In order to keep their ideal ending of Ted and Robin ending up together, Thomas and Bays ignored all of the character development that they’ve been fostering for nine years, disregarded the fans who had grown with the cast and steamrolled everyone just so that they could keep this version of the finale.
As an avid “How I Met Your Mother” watcher, I found myself incredibly upset by this. They threw the show out the window, and I feel cheated. On the bright side, Craig Thomas recently revealed on Twitter that the show’s producers are going to release an alternate ending with the “How I Met Your Mother” series box set. Hopefully, it will be better than this train wreck of a finale.
Caitlyn Cox, in defense of the finale
Anyone who is anyone knows that the hit show “How I Met Your Mother” ended its nine-season run last Monday. Anyone who is even slightly Internet-literate also knows that a majority of the finale’s viewers were severely disappointed in it. But in and amongst those vehement viewers are the few — of which I am one — who supported the finale.

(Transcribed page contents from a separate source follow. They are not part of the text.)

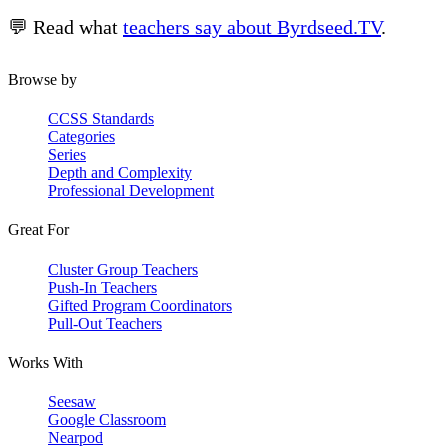
💬 Read what
teachers say about Byrdseed.TV
.
Browse by
CCSS Standards
Categories
Series
Depth and Complexity
Professional Development
Great For
Cluster Group Teachers
Push-In Teachers
Gifted Program Coordinators
Pull-Out Teachers
Works With
Seesaw
Google Classroom
Nearpod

I’ve said many times that over the last nine years, Ted, Lily, Marshall, Robin and Barney have become my friends. Through the easy times and the hard times, the cast of “How I Met Your Mother” has always been able to make me laugh until I cried, or sometimes to just make me cry. I think I speak for many viewers when I say that being so deeply invested in the sitcom has caused us to highly romanticize the characters and their lives. Because we have romanticized them so much, the harsh realities of the finale were not what any of us wanted.
However, the eye-opening finale was not intended to destroy the character development we’ve seen over the course of the show. It was the most honest and appropriate way to wrap up nine seasons of dreams and idealizations.

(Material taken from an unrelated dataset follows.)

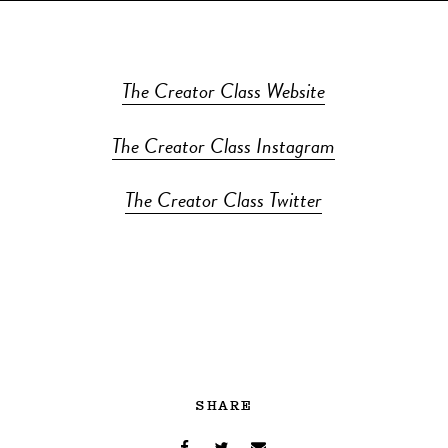
The Creator Class Website
The Creator Class Instagram
The Creator Class Twitter
SHARE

I know that fans are bothered by multiple aspects of the finale, but I want to focus on the most upsetting: the death of the Mother. If we all had our way, Ted and Tracy would have lived healthily ever after — but let’s be honest with ourselves for a moment: Was Tracy really Ted’s first choice? No. It was Robin all along. Was Ted really Tracy’s first choice? No. It was Max, who died on her 21st birthday, nine years before she met Ted.
I’m not saying that their marriage was a sham, but simply that they filled the holes in each other’s lives for the ten years they had together.
If “How I Met Your Mother” has taught me anything, it’s that life is all about timing. The people with whom you spend your life are there because, at that time, you need each other.
Most often, the timing isn’t right. This is when you get left at the altar, or when you shake hands and part peacefully. Sometimes, the timing is right at first, but comes to an end. This is when your wife passes away. But amidst those disappointments are the moments when the timing is right. This is when you steal a blue French horn and take one last shot at the girl of your dreams.